Given two strings of equal length, Levenshtein distance allows to find the minimum number of transformations necessary to get the second string, given the first. However, I'd like to find a way to adjust the alogrithm for multiple pairs of strings, given that they were all generated in the same way.
-
You want the Lev. distance between all the strings and their parent? Or all mutual Lev. distances between any two arbitrary two strings from the full group? Or Lev. distances between A->B->C->D->E etc..? – Marc B Jan 26 '11 at 20:16
-
Let there be one algorithm to convert A->B == C->D == E->F. I'm trying to find that one algorithm. – user490735 Jan 26 '11 at 20:19
-
Can you be more specific about "generated in the same way?" And can you elaborate on your above comment? This is an interesting question, but I don't understand what you're asking. – templatetypedef Jan 26 '11 at 20:24
-
Do the algorithm multiple times? This question is not well defined, and the above comment makes no sense. According to the comment, you want to find the distances and see if they equal each other? Then just do the algorithm multiple times. If you want a binary distance between three words, that would be a different algorithm. – Lee Louviere Jan 26 '11 at 20:24
-
How is that _not_ equivalent to computing Levenshtein distance between A and B, then C and D, then E and F, etc? I think you need to elaborate more on what you're trying to do... – triazotan Jan 26 '11 at 20:26
-
It is given that each pair was generated in the same way. But when L. distance is computed, this algorithm isn't necessarily found immediately. The distances aren't equal for each pair and I want to adjust for that, until they are. That won't be minimum distance anymore, but the goal is to find the minimum common algorithm, which is computed along with the distances. The distance is just a number, I need to find the algoirthm. – user490735 Jan 26 '11 at 20:29
1 Answers
Reading the comments, it appears that this is the problem:
You are given a set of pairs of strings, all the same length and each pair is the input to some function paired with the output from the function. So, for the pair A,B, we know that f(A)=B. The goal is to reverse engineer f() with a large set of A,B pairs.

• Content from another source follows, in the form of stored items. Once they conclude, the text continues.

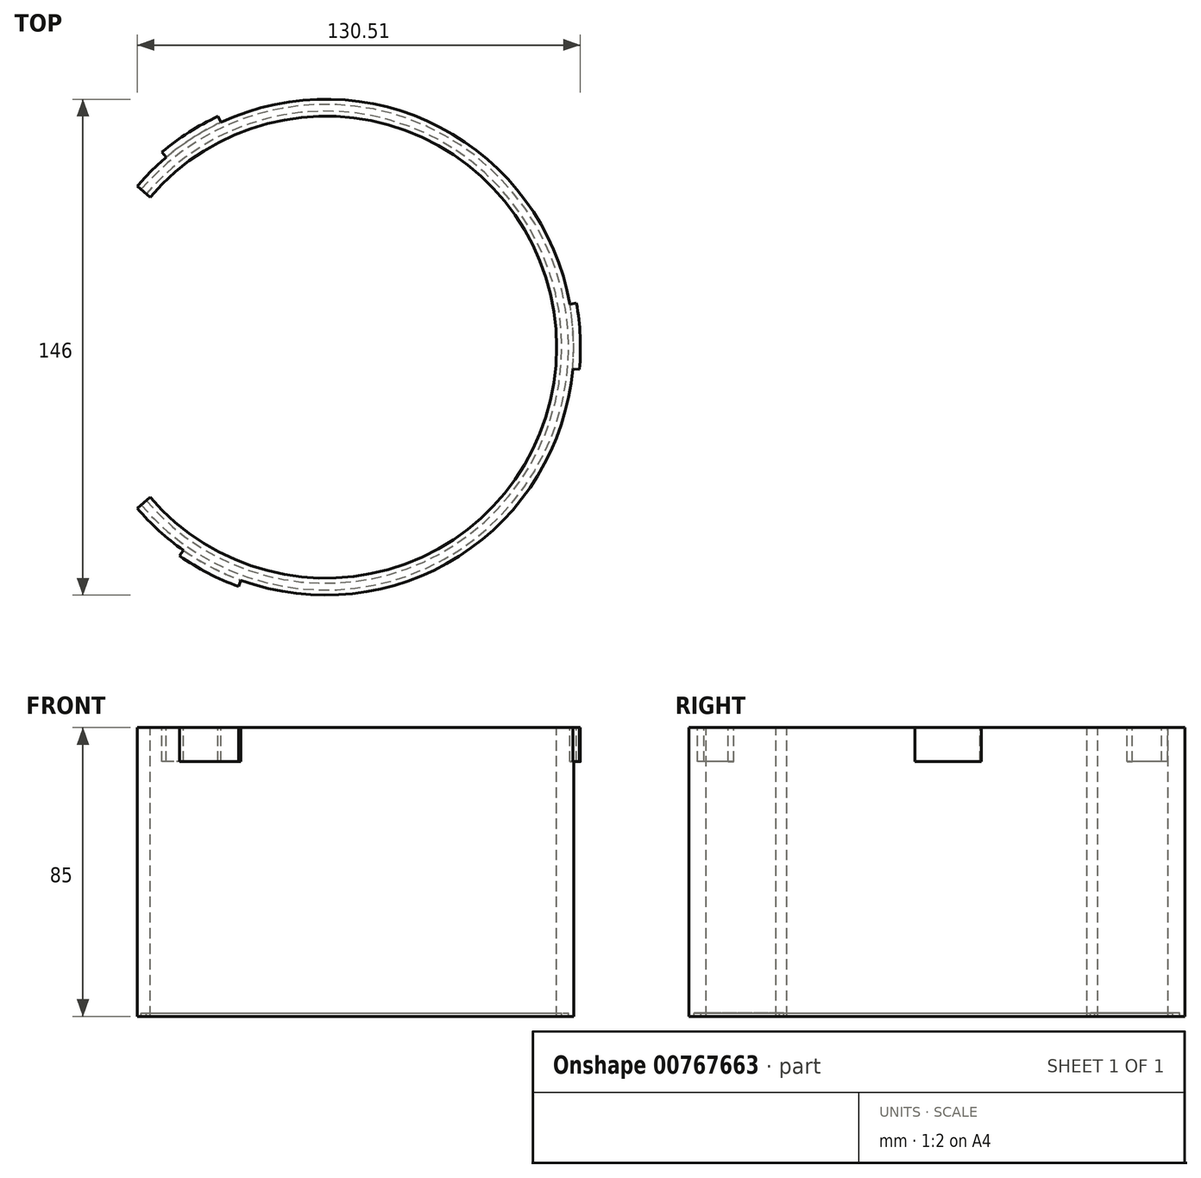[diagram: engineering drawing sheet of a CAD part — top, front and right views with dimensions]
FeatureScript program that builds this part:
annotation { "Feature Type Name" : "Feature", "Feature Type Description" : "" }
export const myFeature = defineFeature(function(context is Context, id is Id, definition is map)
    precondition{}
    {
        {
            var Q0;
            Q0=qCreatedBy(makeId("Front.planeOp"),FACE);
            var sketch = newSketch(context, id + "F0", { "sketchPlane" : qUnion([Q0])});
            skLineSegment(sketch, "E0", {"start": v(-73, 0) * mm, "end": v(-73, -85) * mm});
            skLineSegment(sketch, "E1", {"start": v(-68, -85) * mm, "end": v(-68, 0) * mm});
            skLineSegment(sketch, "E2", {"start": v(-68, 0) * mm, "end": v(-73, 0) * mm});
            skLineSegment(sketch, "E3", {"start": v(-73, -85) * mm, "end": v(-71.5, -85) * mm});
            skLineSegment(sketch, "E4", {"start": v(-71.5, -85) * mm, "end": v(-71.5, -84) * mm});
            skLineSegment(sketch, "E5", {"start": v(-71.5, -84) * mm, "end": v(-69.5, -84) * mm});
            skLineSegment(sketch, "E6", {"start": v(-69.5, -84) * mm, "end": v(-69.5, -85) * mm});
            skLineSegment(sketch, "E7", {"start": v(-69.5, -85) * mm, "end": v(-68, -85) * mm});
            skLineSegment(sketch, "E8", {"start": v(0, 0) * mm, "end": v(0, -24.91) * mm, "construction": true});
            skSolve(sketch);
        }
        {
            var Q0;
            Q0=makeQuery(id+"F0.imprint","IMPRINT",FACE,{"disambiguationData":[TD([[makeQuery(id+"F0.imprint","IMPRINT",EDGE,{"derivedFrom":sQuery(id+"F0.wireOp",EDGE,"E0")}),1.0]])]});
            var Q1;
            Q1=sQuery(id+"F0.wireOp",EDGE,"E8");
            revolve(context, id + "F1", {"surfaceOperationType" : NewSurfaceOperationType.NEW, "entities" : qUnion([Q0]), "axis" : qUnion([Q1]), "revolveType" : RevolveType.FULL});
        }
        {
            var Q0;
            Q0=makeQuery(id+"F1.opRevolve","SWEPT_FACE",FACE,{"disambiguationData":[OSD([sQuery(id+"F0.wireOp",EDGE,"E2")])]});
            var sketch = newSketch(context, id + "F2", { "sketchPlane" : qUnion([Q0])});
            skArc(sketch, "E9", {"start": v(-24.97, -68.6) * mm, "mid": v(-33.7, -64.75) * mm, "end": v(-41.87, -59.8) * mm});
            skArc(sketch, "E10", {"start": v(-43.02, -61.44) * mm, "mid": v(-34.63, -66.53) * mm, "end": v(-25.65, -70.48) * mm});
            skLineSegment(sketch, "E11", {"start": v(-24.97, -68.6) * mm, "end": v(-25.65, -70.48) * mm});
            skLineSegment(sketch, "E12", {"start": v(-43.02, -61.44) * mm, "end": v(-41.87, -59.8) * mm});
            skArc(sketch, "E13.1.0", {"start": v(71.9, 12.68) * mm, "mid": v(72.93, 3.18) * mm, "end": v(72.72, -6.36) * mm});
            skArc(sketch, "E13.1.1", {"start": v(74.71, -6.54) * mm, "mid": v(74.93, 3.27) * mm, "end": v(73.86, 13.02) * mm});
            skLineSegment(sketch, "E13.1.2", {"start": v(74.71, -6.54) * mm, "end": v(72.72, -6.36) * mm});
            skLineSegment(sketch, "E13.1.3", {"start": v(71.9, 12.68) * mm, "end": v(73.86, 13.02) * mm});
            skArc(sketch, "E13.2.0", {"start": v(-46.92, 55.92) * mm, "mid": v(-39.22, 61.57) * mm, "end": v(-30.85, 66.16) * mm});
            skArc(sketch, "E13.2.1", {"start": v(-31.7, 67.97) * mm, "mid": v(-40.3, 63.25) * mm, "end": v(-48.2, 57.45) * mm});
            skLineSegment(sketch, "E13.2.2", {"start": v(-31.7, 67.97) * mm, "end": v(-30.85, 66.16) * mm});
            skLineSegment(sketch, "E13.2.3", {"start": v(-46.92, 55.92) * mm, "end": v(-48.2, 57.45) * mm});
            skLineSegment(sketch, "E13.anchor1", {"start": v(0, 0) * mm, "end": v(-43.02, -61.44) * mm, "construction": true});
            skLineSegment(sketch, "E13.anchor2", {"start": v(0, 0) * mm, "end": v(-31.7, 67.97) * mm, "construction": true});
            skSolve(sketch);
        }
        {
            var Q0;
            Q0 = qSketchRegion(id + "F2", true);
            extrude(context, id + "F3", {"entities" : qUnion([Q0]), "operationType" : NewBodyOperationType.ADD, "oppositeDirection" : true, "depth" : 10 * mm, "offsetDistance" : 25 * mm});
        }
        {
            var Q0;
            Q0=makeQuery(id+"F3.boolean.opBoolean","MERGE",FACE,{"derivedFrom":[makeQuery(id+"F1.opRevolve","SWEPT_FACE",FACE,{"disambiguationData":[OSD([sQuery(id+"F0.wireOp",EDGE,"E2")])]}),makeQuery(id+"F3.opExtrude","CAP_FACE",FACE,{"disambiguationData":[OSD([sQuery(id+"F2.wireOp",EDGE,"E9"),sQuery(id+"F2.wireOp",EDGE,"E10"),sQuery(id+"F2.wireOp",EDGE,"E11"),sQuery(id+"F2.wireOp",EDGE,"E12")])],"isStart":true}),makeQuery(id+"F3.opExtrude","CAP_FACE",FACE,{"disambiguationData":[OSD([sQuery(id+"F2.wireOp",EDGE,"6ce37acd-3d40-4e89-9611-b017ba45b80d.1.0"),sQuery(id+"F2.wireOp",EDGE,"6ce37acd-3d40-4e89-9611-b017ba45b80d.1.1"),sQuery(id+"F2.wireOp",EDGE,"6ce37acd-3d40-4e89-9611-b017ba45b80d.1.2"),sQuery(id+"F2.wireOp",EDGE,"6ce37acd-3d40-4e89-9611-b017ba45b80d.1.3")])],"isStart":true}),makeQuery(id+"F3.opExtrude","CAP_FACE",FACE,{"disambiguationData":[OSD([sQuery(id+"F2.wireOp",EDGE,"6ce37acd-3d40-4e89-9611-b017ba45b80d.2.0"),sQuery(id+"F2.wireOp",EDGE,"6ce37acd-3d40-4e89-9611-b017ba45b80d.2.1"),sQuery(id+"F2.wireOp",EDGE,"6ce37acd-3d40-4e89-9611-b017ba45b80d.2.2"),sQuery(id+"F2.wireOp",EDGE,"6ce37acd-3d40-4e89-9611-b017ba45b80d.2.3")])],"isStart":true}),makeQuery(id+"F3.opExtrude","CAP_FACE",FACE,{"disambiguationData":[OSD([sQuery(id+"F2.wireOp",EDGE,"6ce37acd-3d40-4e89-9611-b017ba45b80d.3.0"),sQuery(id+"F2.wireOp",EDGE,"6ce37acd-3d40-4e89-9611-b017ba45b80d.3.1"),sQuery(id+"F2.wireOp",EDGE,"6ce37acd-3d40-4e89-9611-b017ba45b80d.3.2"),sQuery(id+"F2.wireOp",EDGE,"6ce37acd-3d40-4e89-9611-b017ba45b80d.3.3")])],"isStart":true})]});
            var sketch = newSketch(context, id + "F4", { "sketchPlane" : qUnion([Q0])});
            skArc(sketch, "E14", {"start": v(-55.5, -47.4) * mm, "mid": v(-73, 0) * mm, "end": v(-55.5, 47.4) * mm});
            skArc(sketch, "E15", {"start": v(-51.7, -44.16) * mm, "mid": v(-68, 0) * mm, "end": v(-51.7, 44.16) * mm});
            skLineSegment(sketch, "E16", {"start": v(-51.7, -44.16) * mm, "end": v(-55.5, -47.4) * mm});
            skLineSegment(sketch, "E17", {"start": v(-51.7, 44.16) * mm, "end": v(-55.5, 47.4) * mm});
            skSolve(sketch);
        }
        {
            var Q0;
            Q0 = qSketchRegion(id + "F4", true);
            var Q1;
            Q1=makeQuery(id+"F1.opRevolve","SWEPT_FACE",FACE,{"disambiguationData":[OSD([sQuery(id+"F0.wireOp",EDGE,"E3")])]});
            extrude(context, id + "F5", {"entities" : qUnion([Q0]), "operationType" : NewBodyOperationType.REMOVE, "endBound" : BoundingType.UP_TO_SURFACE, "oppositeDirection" : true, "depth" : 25 * mm, "endBoundEntityFace" : qUnion([Q1]), "offsetDistance" : 25 * mm});
        }
    });
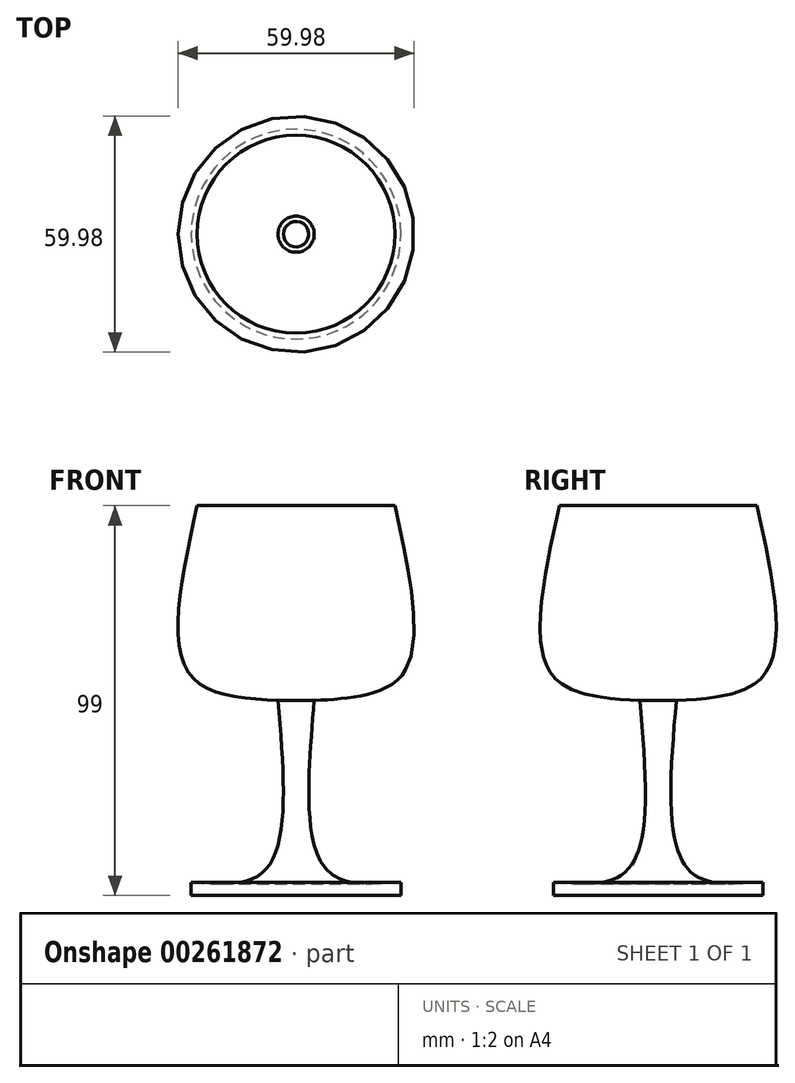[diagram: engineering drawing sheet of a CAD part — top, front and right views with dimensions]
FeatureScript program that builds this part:
annotation { "Feature Type Name" : "Feature", "Feature Type Description" : "" }
export const myFeature = defineFeature(function(context is Context, id is Id, definition is map)
    precondition{}
    {
        {
            var Q0;
            Q0=qCreatedBy(makeId("Front.planeOp"),FACE);
            var sketch = newSketch(context, id + "F0", { "sketchPlane" : qUnion([Q0])});
            skLineSegment(sketch, "E0", {"start": v(0, 251.37) * mm, "end": v(0, -256.63) * mm, "construction": true});
            skSolve(sketch);
        }
        {
            var Q0;
            Q0=qCreatedBy(makeId("Front.planeOp"),FACE);
            var sketch = newSketch(context, id + "F1", { "sketchPlane" : qUnion([Q0])});
            skFitSpline(sketch, "E1", {"points": [v(0, -56.44) * mm, v(-26.64, -56.44) * mm], "startDerivative": vector(-26.64, 0) * mm, "endDerivative": vector(-26.64, 0) * mm});
            skLineSegment(sketch, "E2", {"start": v(-26.64, -56.44) * mm, "end": v(-26.64, -53.12) * mm});
            skFitSpline(sketch, "E3", {"points": [v(-26.64, -53.12) * mm, v(-7.62, -49.8) * mm, v(-4.6, -6.94) * mm], "startDerivative": vector(55.88, -4.43) * mm, "endDerivative": vector(-7.63, 90.54) * mm});
            skFitSpline(sketch, "E4", {"points": [v(-4.6, -6.94) * mm, v(-27.24, 0) * mm, v(-25.13, 42.56) * mm], "startDerivative": vector(-65.1, 3.86) * mm, "endDerivative": vector(19.93, 90.9) * mm});
            skLineSegment(sketch, "E5", {"start": v(-25.13, 42.56) * mm, "end": v(0, 42.56) * mm});
            skSolve(sketch);
        }
        {
            var Q0;
            Q0 = qSketchRegion(id + "F1", true);
            var Q1;
            Q1=sQuery(id+"F1.wireOp",EDGE,"E4");
            var Q2;
            Q2=sQuery(id+"F1.wireOp",EDGE,"E3");
            var Q3;
            Q3=sQuery(id+"F1.wireOp",EDGE,"E1");
            var Q4;
            Q4=sQuery(id+"F1.wireOp",EDGE,"E2");
            var Q5;
            Q5=sQuery(id+"F0.wireOp",EDGE,"E0");
            revolve(context, id + "F2", {"bodyType" : ToolBodyType.SURFACE, "operationType" : NewBodyOperationType.ADD, "entities" : qUnion([Q0]), "surfaceEntities" : qUnion([Q1, Q2, Q3, Q4]), "axis" : qUnion([Q5]), "revolveType" : RevolveType.FULL});
        }
    });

Using Levenshtein distance on the entire set will, at most, tell you the maximum number of transformations that must take place.
A better start would be Hamming distance (modified to allow multiple characters) or Jaccard similarity to identify how many positions in strings do not change at all for all of the pairs. Then, you are left only with those that do change.
This will fail if the letters shift.
To detect shift, you want to use global alignment (Needleman-Wunsch). You will then see something like "ABCDE"=>"xABCD"
to show that from the input to the output, there was a left shift.
Overall, I feel that Levenshtein distance will do very little to help you get at the original algorithm.